Joe Boyce

Personal information
- Full name: Joseph Boyce
- Born: 1 February 1994 (age 32) Sunshine Coast, Queensland, Australia
- Height: 186 cm (6 ft 1 in)
- Weight: 98 kg (15 st 6 lb)

Playing information
- Position: Lock
Club
| Years | Team | Pld | T | G | FG | P |
| 2015 | Brisbane Broncos | 1 | 0 | 0 | 0 | 0 |
Representative
| Years | Team | Pld | T | G | FG | P |
| 2017 | Queensland Residents | 1 | 0 | 0 | 0 | 0 |
- Source: As of 7 January 2024

= Joe Boyce =

Australian rugby league footballer

Joe Boyce (born 1 February 1994) is an Australian professional rugby league footballer who plays for the Townsville Blackhawks in the Queensland Cup.
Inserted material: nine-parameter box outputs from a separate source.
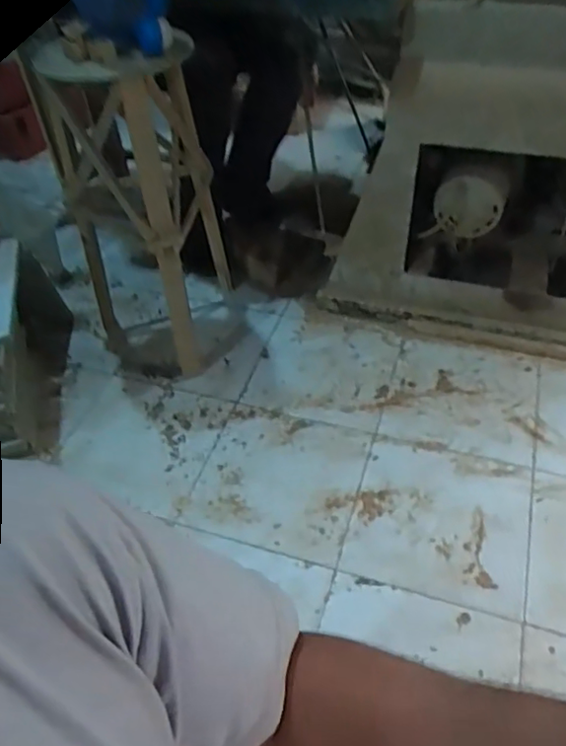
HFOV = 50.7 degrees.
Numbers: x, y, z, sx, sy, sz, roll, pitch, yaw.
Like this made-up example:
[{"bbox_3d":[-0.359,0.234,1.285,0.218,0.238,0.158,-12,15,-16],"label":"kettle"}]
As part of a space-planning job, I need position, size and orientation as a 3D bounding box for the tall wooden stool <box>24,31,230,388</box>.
[{"bbox_3d":[-0.260,-0.307,1.178,0.311,0.624,0.314,-16,46,-12],"label":"tall wooden stool"}]

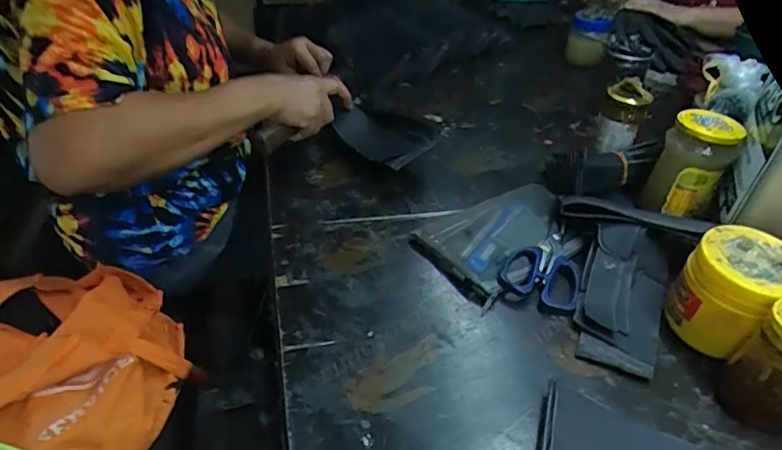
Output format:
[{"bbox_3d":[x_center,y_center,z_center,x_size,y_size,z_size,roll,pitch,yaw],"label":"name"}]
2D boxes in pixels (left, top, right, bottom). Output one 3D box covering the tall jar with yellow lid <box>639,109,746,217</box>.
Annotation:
[{"bbox_3d":[0.353,-0.071,0.623,0.071,0.114,0.077,2,40,-1],"label":"tall jar with yellow lid"}]

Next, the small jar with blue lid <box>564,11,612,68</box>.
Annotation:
[{"bbox_3d":[0.372,-0.348,1.004,0.070,0.082,0.062,19,43,19],"label":"small jar with blue lid"}]

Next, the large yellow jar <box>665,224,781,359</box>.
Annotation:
[{"bbox_3d":[0.321,0.065,0.497,0.087,0.096,0.085,2,40,-1],"label":"large yellow jar"}]

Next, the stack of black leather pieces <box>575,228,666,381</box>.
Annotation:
[{"bbox_3d":[0.235,0.072,0.530,0.079,0.026,0.161,22,52,11],"label":"stack of black leather pieces"}]

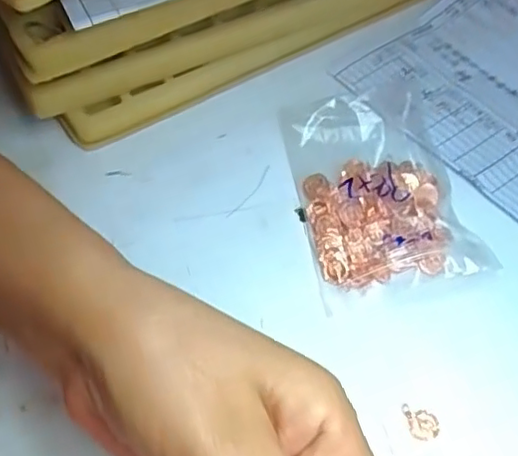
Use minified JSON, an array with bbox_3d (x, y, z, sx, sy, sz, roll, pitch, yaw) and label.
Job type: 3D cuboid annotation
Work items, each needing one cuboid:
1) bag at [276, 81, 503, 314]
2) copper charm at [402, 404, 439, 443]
[{"bbox_3d":[0.056,-0.025,0.291,0.075,0.020,0.121,-10,55,-4],"label":"bag"},{"bbox_3d":[0.063,0.074,0.235,0.012,0.004,0.014,-12,55,-6],"label":"copper charm"}]

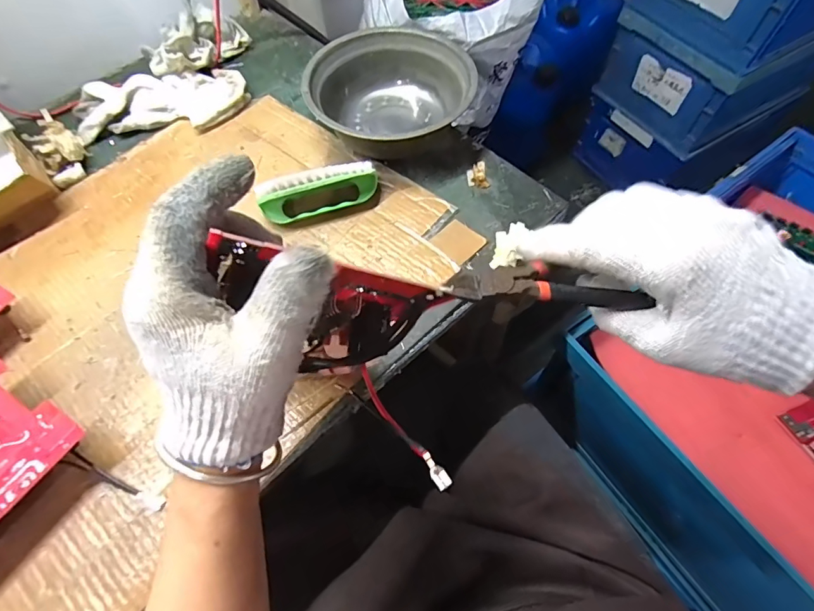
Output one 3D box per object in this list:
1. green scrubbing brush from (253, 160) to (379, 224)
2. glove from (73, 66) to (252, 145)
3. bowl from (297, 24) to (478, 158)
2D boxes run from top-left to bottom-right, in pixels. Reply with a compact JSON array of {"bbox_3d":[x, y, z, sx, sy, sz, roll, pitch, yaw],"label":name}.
[{"bbox_3d":[-0.091,-0.117,0.465,0.124,0.049,0.033,-14,61,-7],"label":"green scrubbing brush"},{"bbox_3d":[-0.308,-0.254,0.558,0.205,0.045,0.096,-16,62,-8],"label":"glove"},{"bbox_3d":[-0.019,-0.241,0.529,0.183,0.070,0.183,0,61,0],"label":"bowl"}]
Primarily a , he previously played for the Brisbane Broncos in the National Rugby League.

==Background==
Born on the Sunshine Coast, Queensland, Boyce played his junior football for the Sunshine Coast Sea Eagles, Nambour Crushers and Norths Devils, before being signed by the Newcastle Knights.

==Playing career==
===Early career===
After trialling with the Penrith Panthers, a Newcastle Knights scout signed Boyce to a two-year contract starting in 2013. In 2013 and 2014, he played for Newcastle's NYC team. In October 2014, he signed a two-year contract with the Brisbane Broncos starting in 2015, following Newcastle coach Wayne Bennett to Brisbane.

===2015===
In round 11 of the 2015 NRL season, Boyce made his NRL debut for Brisbane against his former club, the Newcastle Knights.

===2018-2022===
After a number of seasons playing for the Broncos' feeder clubs, Boyce joined the Townsville Blackhawks for the 2018 season. Boyce played with the Townsville club up until the end of 2022 making 69 appearances.